Since the 1970s, colored lapel ribbons have been used to raise awareness of everything from AIDS to epilepsy. Pink is now associated with breast cancer and has extended beyond ribbons to include anything pink, from T-shirts to tennis balls. Color branding for health and social issues is everywhere, so it must be working, right? Sydney Dillard, an associate professor of public relations and advertising, has used the Media Engagement Research Lab (ME Lab) resources to try to determine whether the use of pink in breast cancer ads really encourages at-risk women to get screened for the disease.

Communication tools have become much more sophisticated, but it’s not always easy to gauge whether clicks, unique impressions, diversity casting in commercials and other strategies are having the effects communicators want. The ME Lab is designed to help organizations understand and refine their messaging using some of the most cutting-edge techniques available.

Nur Uysal, assistant professor of public relations and the lab’s co-founder and co-director, says, “At the ME Lab, we are interested in understanding and designing systems that enhance media engagement in a variety of contextual environments. We generate innovative research that helps brands tell compelling stories and achieve their goals.”

Juan Mundel, an assistant professor of advertising and lab co-founder and co-director, oversees the purchase of the technology needed to train students in advertising research—technology that only a handful of universities across the country have. “I meet weekly with a group of 20 students to discuss, design and implement research projects that involve psychophysiologic and experimental measures—eye tracking, heart rate, skin conductance, facial expression—and also lead a weekly lab class on psychophysiology,” Mundel says.

“We recently finished collecting eye-tracking data for a study investigating the role of models’ bodies in affecting product healthfulness perceptions for fast-food advertising.
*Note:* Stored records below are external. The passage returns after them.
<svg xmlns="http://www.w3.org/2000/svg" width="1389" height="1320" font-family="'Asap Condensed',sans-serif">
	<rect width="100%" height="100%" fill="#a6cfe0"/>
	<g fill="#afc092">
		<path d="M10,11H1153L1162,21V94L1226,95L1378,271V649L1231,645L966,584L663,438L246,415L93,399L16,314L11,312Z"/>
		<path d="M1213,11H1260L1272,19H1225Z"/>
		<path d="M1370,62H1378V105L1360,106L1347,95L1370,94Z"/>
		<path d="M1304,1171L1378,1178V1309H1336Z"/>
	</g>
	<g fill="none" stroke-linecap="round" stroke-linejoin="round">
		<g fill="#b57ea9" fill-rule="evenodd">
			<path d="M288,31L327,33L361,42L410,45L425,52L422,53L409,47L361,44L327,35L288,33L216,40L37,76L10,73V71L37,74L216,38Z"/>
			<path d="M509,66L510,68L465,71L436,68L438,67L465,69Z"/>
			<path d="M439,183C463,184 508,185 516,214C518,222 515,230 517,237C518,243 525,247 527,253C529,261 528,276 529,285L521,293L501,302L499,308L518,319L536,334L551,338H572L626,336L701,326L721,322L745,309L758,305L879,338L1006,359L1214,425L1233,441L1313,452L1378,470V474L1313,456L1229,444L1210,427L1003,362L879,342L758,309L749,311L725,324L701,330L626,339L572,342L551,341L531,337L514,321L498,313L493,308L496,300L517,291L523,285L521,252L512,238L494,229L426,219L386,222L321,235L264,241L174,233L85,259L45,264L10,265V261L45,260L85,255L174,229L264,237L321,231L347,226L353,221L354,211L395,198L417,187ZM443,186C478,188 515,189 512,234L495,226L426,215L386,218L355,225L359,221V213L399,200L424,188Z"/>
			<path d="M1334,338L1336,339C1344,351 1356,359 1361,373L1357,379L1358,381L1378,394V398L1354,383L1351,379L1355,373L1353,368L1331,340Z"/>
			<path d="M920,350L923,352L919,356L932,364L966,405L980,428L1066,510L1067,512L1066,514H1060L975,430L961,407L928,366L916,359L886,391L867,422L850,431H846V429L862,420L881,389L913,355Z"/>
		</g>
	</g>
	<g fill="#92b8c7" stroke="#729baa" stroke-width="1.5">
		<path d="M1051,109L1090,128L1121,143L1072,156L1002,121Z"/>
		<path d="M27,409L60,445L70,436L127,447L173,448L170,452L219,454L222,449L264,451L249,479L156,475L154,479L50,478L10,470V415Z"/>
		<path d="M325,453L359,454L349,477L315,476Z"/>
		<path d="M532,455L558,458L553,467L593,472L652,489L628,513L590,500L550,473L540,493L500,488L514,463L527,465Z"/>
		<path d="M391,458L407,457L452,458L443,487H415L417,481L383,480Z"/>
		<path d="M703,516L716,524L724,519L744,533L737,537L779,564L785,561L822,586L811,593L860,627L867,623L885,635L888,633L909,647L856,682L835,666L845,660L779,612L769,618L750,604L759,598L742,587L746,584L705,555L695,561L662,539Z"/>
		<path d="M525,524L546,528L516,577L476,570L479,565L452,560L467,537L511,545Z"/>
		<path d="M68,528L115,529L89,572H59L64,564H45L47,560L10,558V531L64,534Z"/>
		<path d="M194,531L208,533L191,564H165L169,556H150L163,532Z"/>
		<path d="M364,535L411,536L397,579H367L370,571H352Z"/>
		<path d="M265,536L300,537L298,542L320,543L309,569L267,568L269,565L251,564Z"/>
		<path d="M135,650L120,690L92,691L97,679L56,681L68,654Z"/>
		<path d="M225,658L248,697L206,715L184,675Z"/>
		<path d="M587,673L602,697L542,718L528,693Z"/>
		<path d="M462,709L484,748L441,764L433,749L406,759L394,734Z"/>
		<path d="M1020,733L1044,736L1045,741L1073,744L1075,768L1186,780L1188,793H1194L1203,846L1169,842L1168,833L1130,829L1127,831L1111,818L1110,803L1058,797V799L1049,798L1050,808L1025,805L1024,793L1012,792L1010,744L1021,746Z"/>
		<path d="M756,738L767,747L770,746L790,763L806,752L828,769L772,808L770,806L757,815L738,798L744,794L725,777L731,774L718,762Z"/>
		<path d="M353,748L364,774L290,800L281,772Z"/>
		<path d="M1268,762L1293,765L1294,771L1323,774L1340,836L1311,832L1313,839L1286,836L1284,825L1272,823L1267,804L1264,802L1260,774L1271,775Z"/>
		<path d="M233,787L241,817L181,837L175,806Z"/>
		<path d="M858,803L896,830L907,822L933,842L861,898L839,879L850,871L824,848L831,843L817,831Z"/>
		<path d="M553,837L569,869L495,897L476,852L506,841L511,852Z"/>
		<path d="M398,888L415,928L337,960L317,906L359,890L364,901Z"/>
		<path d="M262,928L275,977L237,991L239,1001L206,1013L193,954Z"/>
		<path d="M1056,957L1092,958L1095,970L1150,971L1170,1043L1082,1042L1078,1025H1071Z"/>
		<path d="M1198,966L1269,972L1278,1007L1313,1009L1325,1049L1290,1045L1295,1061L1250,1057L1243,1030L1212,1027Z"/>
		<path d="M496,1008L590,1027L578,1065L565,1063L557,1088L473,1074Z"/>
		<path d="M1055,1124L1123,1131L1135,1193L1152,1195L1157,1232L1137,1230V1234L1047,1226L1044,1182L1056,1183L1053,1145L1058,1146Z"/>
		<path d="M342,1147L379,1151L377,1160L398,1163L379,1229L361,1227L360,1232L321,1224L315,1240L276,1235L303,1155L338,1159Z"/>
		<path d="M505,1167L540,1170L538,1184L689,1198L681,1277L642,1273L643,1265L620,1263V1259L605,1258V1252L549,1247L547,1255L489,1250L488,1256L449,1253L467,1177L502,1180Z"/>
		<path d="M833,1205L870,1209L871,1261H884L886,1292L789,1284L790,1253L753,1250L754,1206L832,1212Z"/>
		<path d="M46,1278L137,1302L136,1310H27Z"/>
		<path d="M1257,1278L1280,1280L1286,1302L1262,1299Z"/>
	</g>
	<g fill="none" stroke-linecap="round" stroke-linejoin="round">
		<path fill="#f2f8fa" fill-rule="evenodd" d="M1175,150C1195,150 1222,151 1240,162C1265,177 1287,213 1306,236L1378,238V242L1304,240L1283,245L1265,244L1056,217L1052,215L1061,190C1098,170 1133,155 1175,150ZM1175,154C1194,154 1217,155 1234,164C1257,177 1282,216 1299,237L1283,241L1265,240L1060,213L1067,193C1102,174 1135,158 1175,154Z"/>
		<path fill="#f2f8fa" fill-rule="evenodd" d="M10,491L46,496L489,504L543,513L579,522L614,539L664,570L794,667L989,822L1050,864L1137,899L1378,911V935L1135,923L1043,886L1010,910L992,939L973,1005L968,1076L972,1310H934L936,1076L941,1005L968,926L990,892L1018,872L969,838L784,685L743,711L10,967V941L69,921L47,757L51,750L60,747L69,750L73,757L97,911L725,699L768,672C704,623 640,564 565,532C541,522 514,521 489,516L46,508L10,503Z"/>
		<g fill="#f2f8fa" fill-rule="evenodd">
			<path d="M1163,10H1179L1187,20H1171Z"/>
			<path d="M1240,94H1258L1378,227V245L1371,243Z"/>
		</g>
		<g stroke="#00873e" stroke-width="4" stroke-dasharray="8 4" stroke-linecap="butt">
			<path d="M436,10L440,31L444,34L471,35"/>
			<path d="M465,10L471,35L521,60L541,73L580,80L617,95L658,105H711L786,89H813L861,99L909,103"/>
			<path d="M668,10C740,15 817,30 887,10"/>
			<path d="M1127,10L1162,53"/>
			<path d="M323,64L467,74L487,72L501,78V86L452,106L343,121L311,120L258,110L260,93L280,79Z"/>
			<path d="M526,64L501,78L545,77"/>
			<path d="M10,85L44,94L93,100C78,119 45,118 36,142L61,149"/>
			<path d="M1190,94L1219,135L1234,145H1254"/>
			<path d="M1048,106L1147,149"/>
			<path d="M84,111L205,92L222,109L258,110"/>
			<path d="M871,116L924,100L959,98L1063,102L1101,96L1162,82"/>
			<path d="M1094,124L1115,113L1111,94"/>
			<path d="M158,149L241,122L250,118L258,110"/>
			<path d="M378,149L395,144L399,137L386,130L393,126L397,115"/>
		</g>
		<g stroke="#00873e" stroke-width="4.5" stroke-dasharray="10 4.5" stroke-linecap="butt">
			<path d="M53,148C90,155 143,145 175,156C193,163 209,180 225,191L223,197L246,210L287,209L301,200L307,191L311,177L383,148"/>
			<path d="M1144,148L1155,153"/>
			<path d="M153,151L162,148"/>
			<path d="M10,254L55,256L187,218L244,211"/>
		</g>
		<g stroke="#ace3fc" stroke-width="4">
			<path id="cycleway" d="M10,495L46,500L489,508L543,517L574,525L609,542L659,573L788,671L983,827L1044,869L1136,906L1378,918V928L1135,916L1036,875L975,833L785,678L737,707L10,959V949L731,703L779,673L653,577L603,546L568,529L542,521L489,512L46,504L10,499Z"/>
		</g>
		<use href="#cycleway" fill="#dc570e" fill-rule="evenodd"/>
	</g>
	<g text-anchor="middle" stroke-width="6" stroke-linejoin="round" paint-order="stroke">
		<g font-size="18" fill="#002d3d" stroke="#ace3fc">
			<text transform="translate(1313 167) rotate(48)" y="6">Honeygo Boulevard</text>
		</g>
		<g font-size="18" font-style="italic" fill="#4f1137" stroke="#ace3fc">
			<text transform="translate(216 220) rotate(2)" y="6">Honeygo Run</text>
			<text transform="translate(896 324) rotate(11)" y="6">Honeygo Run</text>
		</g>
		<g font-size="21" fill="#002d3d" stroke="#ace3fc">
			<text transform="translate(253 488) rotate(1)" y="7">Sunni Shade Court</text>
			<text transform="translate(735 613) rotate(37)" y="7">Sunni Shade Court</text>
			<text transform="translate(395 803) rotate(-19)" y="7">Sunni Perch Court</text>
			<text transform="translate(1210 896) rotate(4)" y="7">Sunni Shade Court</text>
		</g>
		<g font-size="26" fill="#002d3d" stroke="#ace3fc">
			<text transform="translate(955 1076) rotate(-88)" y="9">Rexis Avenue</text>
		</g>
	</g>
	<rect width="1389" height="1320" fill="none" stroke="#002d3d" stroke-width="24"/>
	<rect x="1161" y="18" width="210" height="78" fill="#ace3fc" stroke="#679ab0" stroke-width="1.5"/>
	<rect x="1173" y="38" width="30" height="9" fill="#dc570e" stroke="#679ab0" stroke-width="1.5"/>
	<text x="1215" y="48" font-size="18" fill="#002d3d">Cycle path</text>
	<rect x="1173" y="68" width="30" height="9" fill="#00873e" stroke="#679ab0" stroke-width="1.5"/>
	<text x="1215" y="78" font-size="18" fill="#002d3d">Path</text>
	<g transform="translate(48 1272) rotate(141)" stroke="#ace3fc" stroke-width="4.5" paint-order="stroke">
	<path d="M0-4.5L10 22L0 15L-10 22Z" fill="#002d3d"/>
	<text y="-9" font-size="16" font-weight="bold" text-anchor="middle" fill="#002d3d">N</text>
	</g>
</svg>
We collected more than 120 hours of visual attention information,” he continues. Over the summer, Mundel and an undergraduate research assistant in the lab, Claire Hope, presented a paper, “An Experimental Investigation on Multiple Brand Endorsements by Non-Celebrity Endorsers on Instagram,” at the Global Fashion Management Conference in Paris, France. Another collaborator on the paper is Assistant Professor Tony Deng, who recently joined the advertising faculty.

The lab is available to any interested faculty or students, and Mundel and Uysal are hoping to build entrepreneurial partnerships with Chicago institutions. “We can collect data for clients at a fraction of the cost of market research companies,” says Uysal. “Proceeds from these partnerships will allow us to pay student researchers for their work, which, in turn, helps students offset their education expenses.”

“I think the lab is important because it provides a dynamic hub for research in the college. Students can develop a passion for research and gain valuable skills,” Uysal says. “The ME Lab will help the college to become a thought leader.”